Drugstore - Muong Phang (North Vietnam), June '09

Drugstore – Muong Phang (North Vietnam), June ’09

The SKS main features are impressive : 5,3 million customers and 20.000 employees. It is the world’s fastest- growing microfinance organization and it is ranked world’s Nr 2

In its release on 26th July, Bloomberg Businessweek wrote : “Whether lenders will be able to maintain asset quality when they (SKS) scale up remains a big risk” … and later … “SKS provides loans from $22 to $260 each for women raising cows or opening a village tea stall in a nation where 828 million people live on less than $2 a day“.

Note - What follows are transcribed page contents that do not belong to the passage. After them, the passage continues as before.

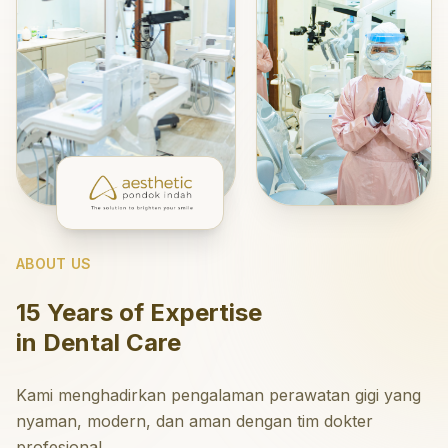
ABOUT US
15 Years of Expertise
in Dental Care
Kami menghadirkan pengalaman perawatan gigi yang
nyaman, modern, dan aman dengan tim dokter
profesional.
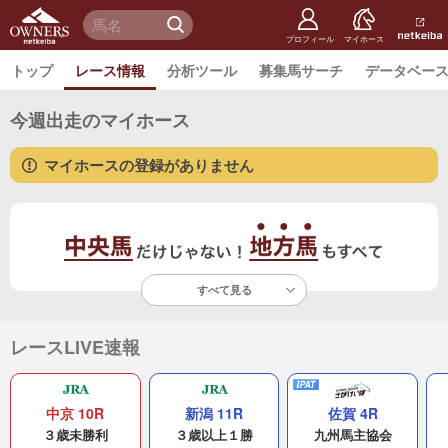
netkeiba
オーナー
検 索
ズ
netkeiba.
プロフィール
マイホース
トップ
レース情報
分析ツール
募集馬サーチ
データベー
今週出走のマイホース
マイホースの登録がありません
すべて見る
レースLIVE速報
中京 10R
新潟 11R
佐賀 4R
３歳未勝利
３歳以上１勝
九州馬主協会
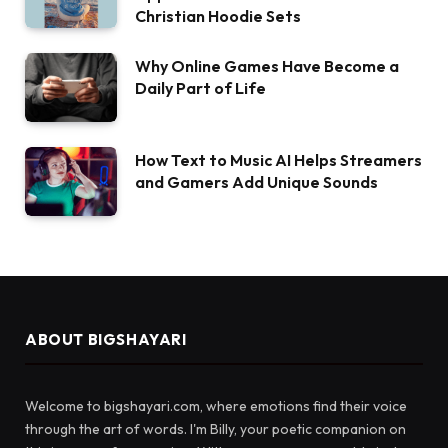
Christian Hoodie Sets
Why Online Games Have Become a
Daily Part of Life
How Text to Music AI Helps Streamers
and Gamers Add Unique Sounds
ABOUT BIGSHAYARI
Welcome to bigshayari.com, where emotions find their voice
through the art of words. I'm Billy, your poetic companion on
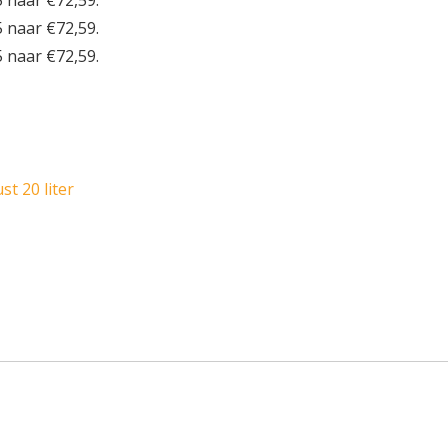
5 naar €72,59.
5 naar €72,59.
5 naar €72,59.
t 20 liter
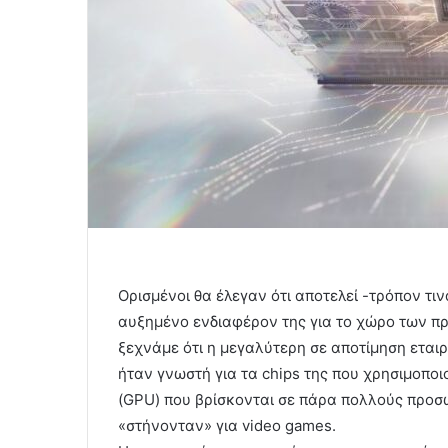
Ορισμένοι θα έλεγαν ότι αποτελεί -τρόπον τιν
αυξημένο ενδιαφέρον της για το χώρο των π
ξεχνάμε ότι η μεγαλύτερη σε αποτίμηση εταιρ
ήταν γνωστή για τα chips της που χρησιμοποιο
(GPU) που βρίσκονται σε πάρα πολλούς προσω
«στήνονταν» για video games.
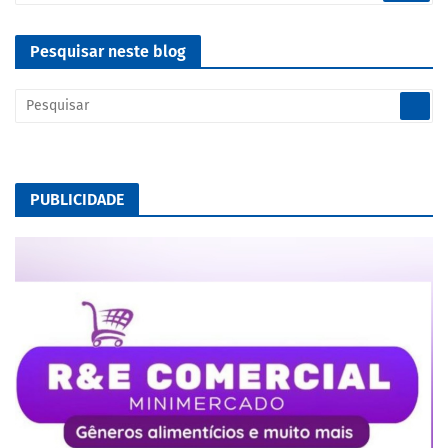
Pesquisar neste blog
PUBLICIDADE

The true question in microfinance is : how to keep on being very close to the poor clients … while moving to the stock market and following the pressure of the investors (and the mouting regulation) ?
In other words … how to make the global financial markets compatible with the local needs ?

The famous expression “Think global, act local” should be reversed into “Think local, act global“, shouldn’t it ?
One of my best friends told to me the following remark : “Still at high level thinking, ‘think local and act global’ would be a very spiritual view where the individuals can only think local because they are just human beings, but they would be conscious to be an element of a larger group (collective) and then take care to act global“.

He definitely puts the finger on something everybody has forgotten.